What is required: Can you update the records, starting at the beginning and ending at the line that contains "locality: Windward Is: En", so that "collectors" becomes "collected by" and nothing else changes?

Supplied records:

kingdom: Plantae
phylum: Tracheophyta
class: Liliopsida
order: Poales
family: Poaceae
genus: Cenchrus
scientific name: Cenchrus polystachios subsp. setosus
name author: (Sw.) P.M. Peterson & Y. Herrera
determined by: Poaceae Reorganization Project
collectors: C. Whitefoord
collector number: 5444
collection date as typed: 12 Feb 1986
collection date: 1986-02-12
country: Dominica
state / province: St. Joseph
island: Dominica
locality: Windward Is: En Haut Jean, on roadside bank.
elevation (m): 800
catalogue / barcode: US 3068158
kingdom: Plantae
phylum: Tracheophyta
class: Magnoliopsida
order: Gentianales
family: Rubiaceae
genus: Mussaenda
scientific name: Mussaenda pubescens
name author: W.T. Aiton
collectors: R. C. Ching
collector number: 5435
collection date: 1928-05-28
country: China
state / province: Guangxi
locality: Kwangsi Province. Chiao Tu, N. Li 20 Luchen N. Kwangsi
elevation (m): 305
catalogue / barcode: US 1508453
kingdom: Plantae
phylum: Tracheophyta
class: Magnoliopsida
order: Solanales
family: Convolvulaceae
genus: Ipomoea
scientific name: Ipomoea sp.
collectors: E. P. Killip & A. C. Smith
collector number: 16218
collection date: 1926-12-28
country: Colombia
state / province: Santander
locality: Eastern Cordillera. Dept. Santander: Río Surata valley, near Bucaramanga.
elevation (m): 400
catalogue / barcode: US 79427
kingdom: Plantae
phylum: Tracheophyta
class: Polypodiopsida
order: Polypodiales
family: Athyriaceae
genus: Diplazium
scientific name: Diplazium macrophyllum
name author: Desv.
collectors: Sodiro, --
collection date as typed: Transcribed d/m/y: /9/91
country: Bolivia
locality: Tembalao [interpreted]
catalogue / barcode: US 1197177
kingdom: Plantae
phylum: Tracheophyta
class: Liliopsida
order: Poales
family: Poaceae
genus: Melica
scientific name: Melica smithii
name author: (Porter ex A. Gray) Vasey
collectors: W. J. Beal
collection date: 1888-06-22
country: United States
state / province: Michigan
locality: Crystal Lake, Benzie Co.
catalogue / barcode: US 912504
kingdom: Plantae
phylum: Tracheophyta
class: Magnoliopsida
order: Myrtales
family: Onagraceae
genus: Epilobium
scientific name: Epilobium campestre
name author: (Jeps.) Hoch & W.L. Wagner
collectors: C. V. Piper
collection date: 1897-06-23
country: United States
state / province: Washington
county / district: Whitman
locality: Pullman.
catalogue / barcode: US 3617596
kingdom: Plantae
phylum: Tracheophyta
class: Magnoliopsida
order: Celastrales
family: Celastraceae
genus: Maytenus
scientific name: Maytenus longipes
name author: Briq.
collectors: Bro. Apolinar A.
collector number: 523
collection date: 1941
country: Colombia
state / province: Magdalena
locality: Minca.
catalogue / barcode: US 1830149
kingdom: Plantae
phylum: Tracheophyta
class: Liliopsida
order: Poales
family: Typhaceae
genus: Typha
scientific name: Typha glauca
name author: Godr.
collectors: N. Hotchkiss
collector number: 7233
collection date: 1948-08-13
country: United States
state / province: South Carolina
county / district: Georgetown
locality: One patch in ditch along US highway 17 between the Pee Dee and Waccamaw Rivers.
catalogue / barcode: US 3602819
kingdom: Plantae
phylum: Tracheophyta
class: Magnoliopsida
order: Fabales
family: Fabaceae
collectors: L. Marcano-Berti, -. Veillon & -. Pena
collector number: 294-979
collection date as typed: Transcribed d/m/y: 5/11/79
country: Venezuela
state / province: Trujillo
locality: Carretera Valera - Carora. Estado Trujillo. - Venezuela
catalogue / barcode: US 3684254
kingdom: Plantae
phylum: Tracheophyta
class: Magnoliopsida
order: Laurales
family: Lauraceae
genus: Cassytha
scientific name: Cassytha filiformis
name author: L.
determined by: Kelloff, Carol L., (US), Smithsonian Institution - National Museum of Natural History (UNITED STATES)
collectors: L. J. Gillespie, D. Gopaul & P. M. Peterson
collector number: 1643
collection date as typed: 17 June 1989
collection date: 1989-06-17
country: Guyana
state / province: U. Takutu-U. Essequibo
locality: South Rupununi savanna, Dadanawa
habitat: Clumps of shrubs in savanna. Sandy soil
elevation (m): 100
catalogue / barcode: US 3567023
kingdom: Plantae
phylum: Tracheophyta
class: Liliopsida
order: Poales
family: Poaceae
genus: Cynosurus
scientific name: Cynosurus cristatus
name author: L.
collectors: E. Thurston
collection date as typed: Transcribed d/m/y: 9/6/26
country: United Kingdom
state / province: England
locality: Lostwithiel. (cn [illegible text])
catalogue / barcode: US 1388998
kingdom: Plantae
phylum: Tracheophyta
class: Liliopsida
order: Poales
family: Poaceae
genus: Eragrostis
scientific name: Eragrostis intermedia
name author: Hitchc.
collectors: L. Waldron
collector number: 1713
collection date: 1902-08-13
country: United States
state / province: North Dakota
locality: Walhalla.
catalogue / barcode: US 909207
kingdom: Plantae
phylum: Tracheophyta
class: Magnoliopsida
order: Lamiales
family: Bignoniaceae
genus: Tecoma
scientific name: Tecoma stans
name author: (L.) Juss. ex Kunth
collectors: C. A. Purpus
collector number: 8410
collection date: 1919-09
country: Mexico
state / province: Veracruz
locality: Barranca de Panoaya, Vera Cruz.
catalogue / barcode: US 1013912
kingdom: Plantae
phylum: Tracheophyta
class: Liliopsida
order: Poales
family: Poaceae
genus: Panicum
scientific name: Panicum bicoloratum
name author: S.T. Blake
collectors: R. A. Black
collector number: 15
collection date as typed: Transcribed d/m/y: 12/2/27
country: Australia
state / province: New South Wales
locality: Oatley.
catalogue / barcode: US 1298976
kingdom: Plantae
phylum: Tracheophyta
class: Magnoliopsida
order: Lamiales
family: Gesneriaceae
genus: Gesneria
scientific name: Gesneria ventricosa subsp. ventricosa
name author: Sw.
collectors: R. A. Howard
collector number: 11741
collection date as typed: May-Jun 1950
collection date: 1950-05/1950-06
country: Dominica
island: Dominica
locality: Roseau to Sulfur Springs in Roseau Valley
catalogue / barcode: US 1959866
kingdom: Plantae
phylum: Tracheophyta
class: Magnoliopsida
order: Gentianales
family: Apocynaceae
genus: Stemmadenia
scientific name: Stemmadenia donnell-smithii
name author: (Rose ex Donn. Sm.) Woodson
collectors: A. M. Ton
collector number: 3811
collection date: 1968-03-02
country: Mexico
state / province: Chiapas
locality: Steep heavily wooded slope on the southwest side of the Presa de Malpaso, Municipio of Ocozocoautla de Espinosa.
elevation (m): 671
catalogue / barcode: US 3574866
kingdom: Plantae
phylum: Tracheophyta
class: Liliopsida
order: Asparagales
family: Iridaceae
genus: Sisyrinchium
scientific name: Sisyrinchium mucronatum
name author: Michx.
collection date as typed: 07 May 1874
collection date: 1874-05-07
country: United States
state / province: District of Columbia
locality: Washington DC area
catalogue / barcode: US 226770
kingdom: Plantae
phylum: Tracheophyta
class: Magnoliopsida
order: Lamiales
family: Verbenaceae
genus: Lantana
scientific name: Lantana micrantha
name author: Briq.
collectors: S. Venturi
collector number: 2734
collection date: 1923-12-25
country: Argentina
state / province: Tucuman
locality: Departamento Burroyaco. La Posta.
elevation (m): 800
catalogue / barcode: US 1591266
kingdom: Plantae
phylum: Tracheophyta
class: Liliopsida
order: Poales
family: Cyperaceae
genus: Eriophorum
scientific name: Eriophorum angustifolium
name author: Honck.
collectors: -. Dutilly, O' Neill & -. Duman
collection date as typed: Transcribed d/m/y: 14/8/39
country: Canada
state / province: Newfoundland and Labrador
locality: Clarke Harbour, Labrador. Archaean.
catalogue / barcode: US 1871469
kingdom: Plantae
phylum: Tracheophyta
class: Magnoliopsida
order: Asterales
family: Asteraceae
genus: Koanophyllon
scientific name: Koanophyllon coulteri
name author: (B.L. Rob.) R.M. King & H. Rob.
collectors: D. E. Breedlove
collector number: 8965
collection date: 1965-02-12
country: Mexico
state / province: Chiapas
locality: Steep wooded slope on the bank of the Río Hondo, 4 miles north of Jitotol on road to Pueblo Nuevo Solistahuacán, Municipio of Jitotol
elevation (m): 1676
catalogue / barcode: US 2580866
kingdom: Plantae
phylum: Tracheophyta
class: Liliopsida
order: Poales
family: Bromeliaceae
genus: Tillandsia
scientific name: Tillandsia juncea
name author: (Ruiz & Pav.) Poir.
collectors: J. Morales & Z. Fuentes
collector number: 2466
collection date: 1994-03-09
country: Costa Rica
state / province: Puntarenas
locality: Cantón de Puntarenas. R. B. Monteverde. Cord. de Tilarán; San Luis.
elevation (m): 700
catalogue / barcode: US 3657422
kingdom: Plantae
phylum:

Answer to the exercise:
kingdom: Plantae
phylum: Tracheophyta
class: Liliopsida
order: Poales
family: Poaceae
genus: Cenchrus
scientific name: Cenchrus polystachios subsp. setosus
name author: (Sw.) P.M. Peterson & Y. Herrera
determined by: Poaceae Reorganization Project
collected by: C. Whitefoord
collector number: 5444
collection date as typed: 12 Feb 1986
collection date: 1986-02-12
country: Dominica
state / province: St. Joseph
island: Dominica
locality: Windward Is: En Haut Jean, on roadside bank.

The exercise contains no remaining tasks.